→ ASSIGNMENT
Your answer must be the full set of records, copied exactly, with no pictures in it.

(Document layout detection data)
============

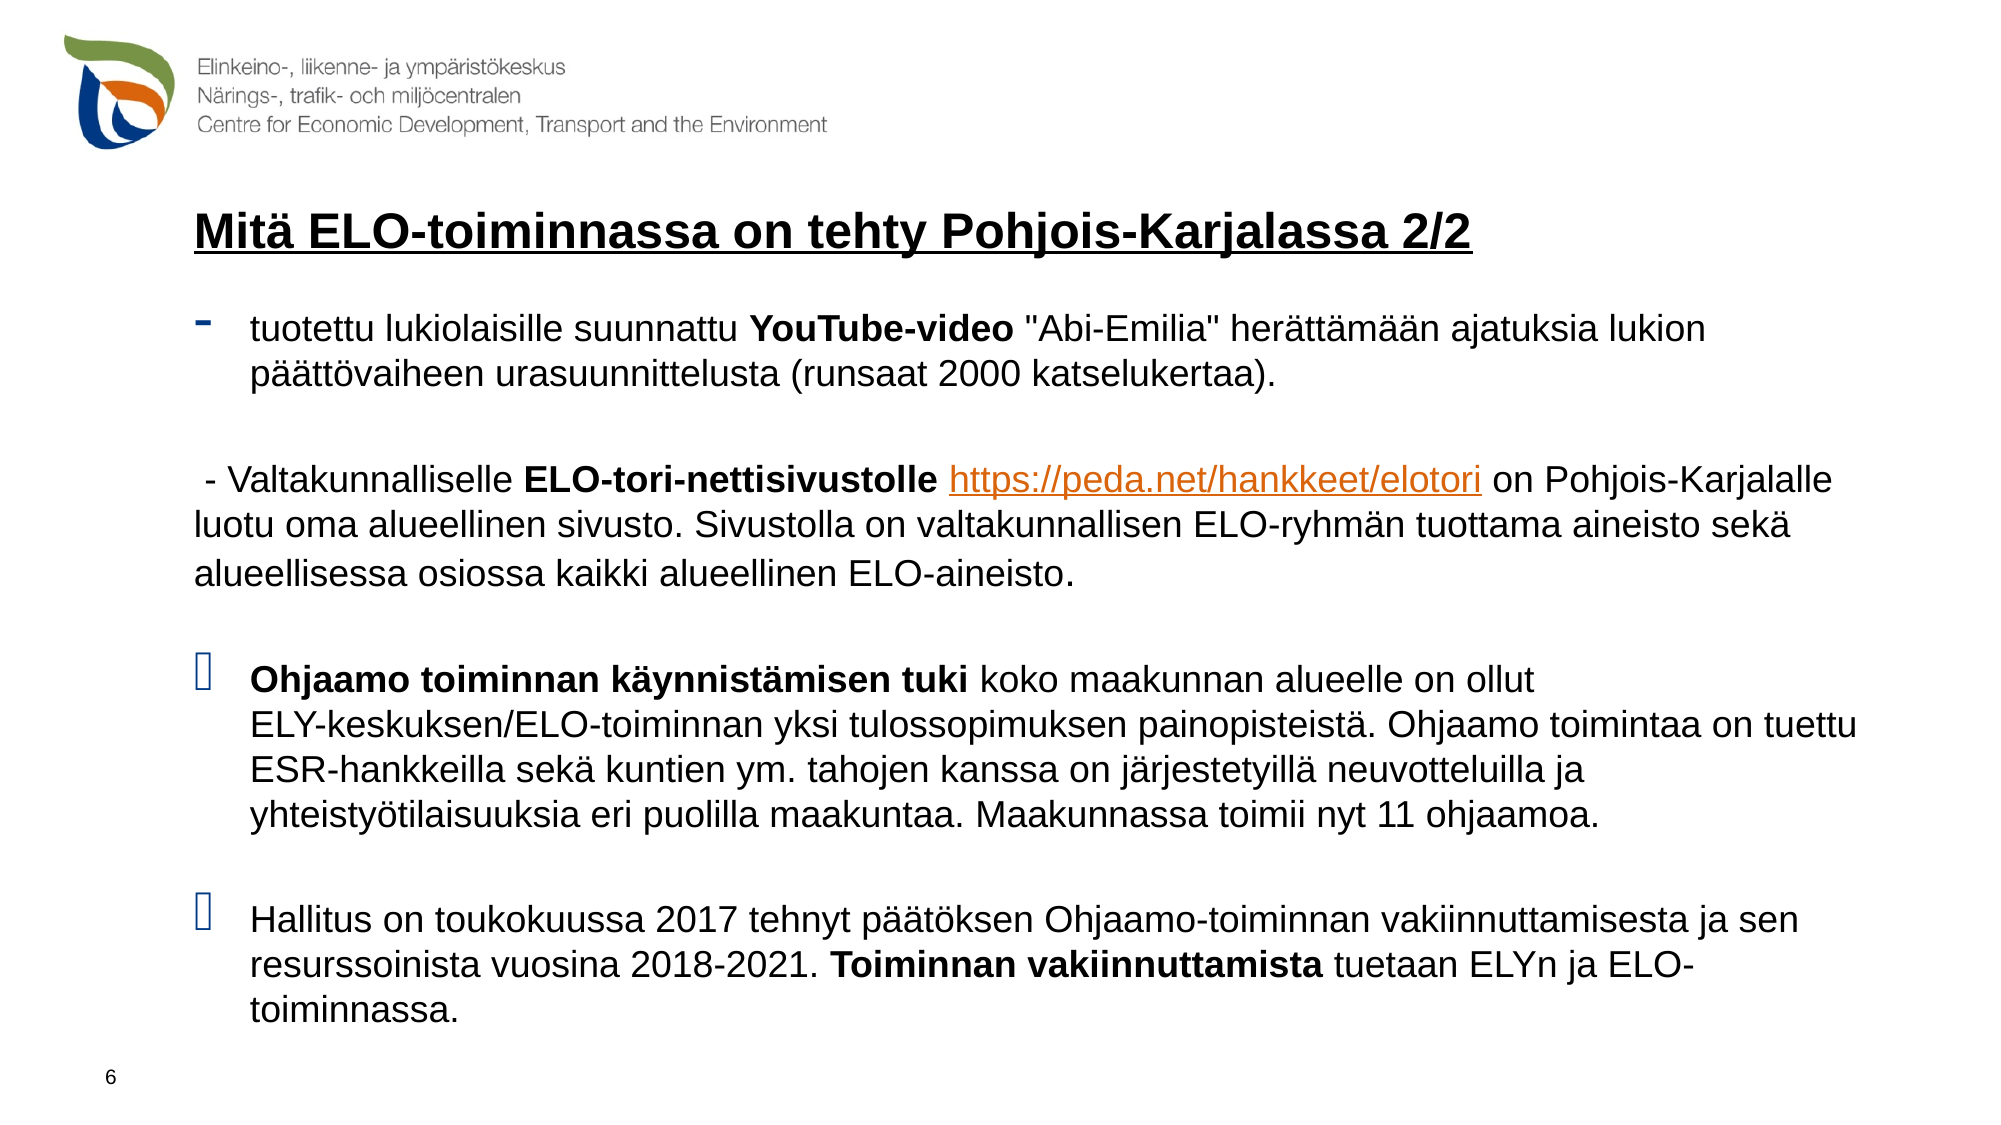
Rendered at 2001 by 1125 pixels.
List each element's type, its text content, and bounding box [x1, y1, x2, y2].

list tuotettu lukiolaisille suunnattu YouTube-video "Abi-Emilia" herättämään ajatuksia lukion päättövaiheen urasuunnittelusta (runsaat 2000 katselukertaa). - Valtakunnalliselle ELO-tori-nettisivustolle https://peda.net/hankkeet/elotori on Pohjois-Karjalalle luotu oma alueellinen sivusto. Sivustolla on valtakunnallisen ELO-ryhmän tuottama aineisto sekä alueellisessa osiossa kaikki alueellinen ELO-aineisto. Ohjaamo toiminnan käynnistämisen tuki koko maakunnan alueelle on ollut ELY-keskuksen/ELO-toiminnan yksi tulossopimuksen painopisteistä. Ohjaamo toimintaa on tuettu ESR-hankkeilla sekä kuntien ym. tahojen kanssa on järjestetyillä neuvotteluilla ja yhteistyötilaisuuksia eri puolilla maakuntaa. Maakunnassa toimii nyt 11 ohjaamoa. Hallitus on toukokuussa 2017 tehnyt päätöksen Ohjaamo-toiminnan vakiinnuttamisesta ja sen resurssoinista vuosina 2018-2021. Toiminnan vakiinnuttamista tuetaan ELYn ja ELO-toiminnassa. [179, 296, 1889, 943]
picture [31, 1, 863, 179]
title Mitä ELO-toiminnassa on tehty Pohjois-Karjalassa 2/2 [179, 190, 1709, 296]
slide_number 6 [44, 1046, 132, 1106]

============

→ ANSWER TO THIS TASK
Rendered at 2001 by 1125 pixels.
List each element's type, its text content, and bounding box [x1, y1, x2, y2].

list tuotettu lukiolaisille suunnattu YouTube-video "Abi-Emilia" herättämään ajatuksia lukion päättövaiheen urasuunnittelusta (runsaat 2000 katselukertaa). - Valtakunnalliselle ELO-tori-nettisivustolle https://peda.net/hankkeet/elotori on Pohjois-Karjalalle luotu oma alueellinen sivusto. Sivustolla on valtakunnallisen ELO-ryhmän tuottama aineisto sekä alueellisessa osiossa kaikki alueellinen ELO-aineisto. Ohjaamo toiminnan käynnistämisen tuki koko maakunnan alueelle on ollut ELY-keskuksen/ELO-toiminnan yksi tulossopimuksen painopisteistä. Ohjaamo toimintaa on tuettu ESR-hankkeilla sekä kuntien ym. tahojen kanssa on järjestetyillä neuvotteluilla ja yhteistyötilaisuuksia eri puolilla maakuntaa. Maakunnassa toimii nyt 11 ohjaamoa. Hallitus on toukokuussa 2017 tehnyt päätöksen Ohjaamo-toiminnan vakiinnuttamisesta ja sen resurssoinista vuosina 2018-2021. Toiminnan vakiinnuttamista tuetaan ELYn ja ELO-toiminnassa. [179, 296, 1889, 943]
picture [31, 1, 863, 179]
title Mitä ELO-toiminnassa on tehty Pohjois-Karjalassa 2/2 [179, 190, 1709, 296]
slide_number 6 [44, 1046, 132, 1106]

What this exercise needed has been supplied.